DEAR Editor – I enjoyed reading Heather McNeillis’s letter (Country remains a beacon of hope, November 23) in which she castigates Alan Amos for his views on the immigration system.

However, from accusing him of over-emphasising the responsibilities of government, she then progresses into a diatribe of failings, which she attributes to the capitalist policies of the ruling Conservative party.

In doing this she is as guilty as Mr Amos of exaggeration.

She paints a picture of a country in dire straits, where poverty, sickness and corruption feed a violent society. Where pollution threatens every aspect of life.

The country is a failure and by implication the Green Party is the only solution.

How dare Mr Amos express his views or point a finger!

Immigration is a complex issue, which is exacerbated by the very limited size of the UK.

A look at the statistics gives an indication of the magnitude of the problem; fifty years ago there were an estimated 3 million immigrants in this country, representing a little over six per cent of the population, today there are some 10 million immigrants comprising more than 14 per cent of the population.

Such increases are simply unsustainable and therefore it is essential that some effective system of control is exercised.

There is a trend of opinion rife in this country, sadly led by the liberal left and encouraged by the media, which would have us believe that our nation is about to implode.

According to them we are the pariahs of Europe and mocked by the world.

Yet, every day, thousands of illegal immigrants (many of them risking their lives crossing the Channel) pour into this awful place.

Is it simply because the social welfare benefits are so generous?

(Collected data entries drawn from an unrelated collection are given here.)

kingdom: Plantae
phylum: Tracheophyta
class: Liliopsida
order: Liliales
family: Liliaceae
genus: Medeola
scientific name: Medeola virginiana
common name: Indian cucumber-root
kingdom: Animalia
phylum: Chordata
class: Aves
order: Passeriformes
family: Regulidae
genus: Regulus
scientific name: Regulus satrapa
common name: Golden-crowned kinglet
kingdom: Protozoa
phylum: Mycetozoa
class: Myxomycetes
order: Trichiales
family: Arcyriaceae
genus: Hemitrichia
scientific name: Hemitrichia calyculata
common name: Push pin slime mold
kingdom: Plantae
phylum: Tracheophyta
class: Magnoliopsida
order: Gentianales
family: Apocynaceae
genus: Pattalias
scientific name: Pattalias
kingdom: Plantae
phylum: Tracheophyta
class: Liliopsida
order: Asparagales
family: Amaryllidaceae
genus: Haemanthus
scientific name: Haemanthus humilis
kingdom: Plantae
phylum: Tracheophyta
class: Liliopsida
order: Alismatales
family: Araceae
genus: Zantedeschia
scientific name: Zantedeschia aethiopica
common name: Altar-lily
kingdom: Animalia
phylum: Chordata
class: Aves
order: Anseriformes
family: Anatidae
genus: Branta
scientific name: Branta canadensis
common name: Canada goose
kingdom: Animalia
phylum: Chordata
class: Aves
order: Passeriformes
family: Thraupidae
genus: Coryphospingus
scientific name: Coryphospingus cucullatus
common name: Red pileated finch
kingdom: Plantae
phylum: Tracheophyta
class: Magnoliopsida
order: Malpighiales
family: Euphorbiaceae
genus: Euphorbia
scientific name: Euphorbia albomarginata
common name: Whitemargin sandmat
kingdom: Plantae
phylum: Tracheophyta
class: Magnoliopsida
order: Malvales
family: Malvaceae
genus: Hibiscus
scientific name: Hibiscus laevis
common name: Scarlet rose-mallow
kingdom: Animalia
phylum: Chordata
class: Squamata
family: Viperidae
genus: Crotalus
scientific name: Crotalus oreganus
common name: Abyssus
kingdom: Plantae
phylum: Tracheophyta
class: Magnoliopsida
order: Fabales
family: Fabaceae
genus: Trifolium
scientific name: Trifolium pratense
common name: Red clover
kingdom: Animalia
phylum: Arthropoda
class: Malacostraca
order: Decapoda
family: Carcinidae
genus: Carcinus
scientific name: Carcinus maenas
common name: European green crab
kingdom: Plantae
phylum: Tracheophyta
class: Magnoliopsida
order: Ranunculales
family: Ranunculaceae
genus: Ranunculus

Surely not.

Heather McNeillis is right to conclude that the UK remains a beacon of hope, but neglects to say that its historic success in a troubled world stems from free enterprise, stable government and pragmatism.

Democracy holds sway and anarchistic demonstrators of any persuasion (of which recently we have seen far too many) must not be permitted to overrule the rights of the majority, which overwhelmingly demands a halt to illegal immigration.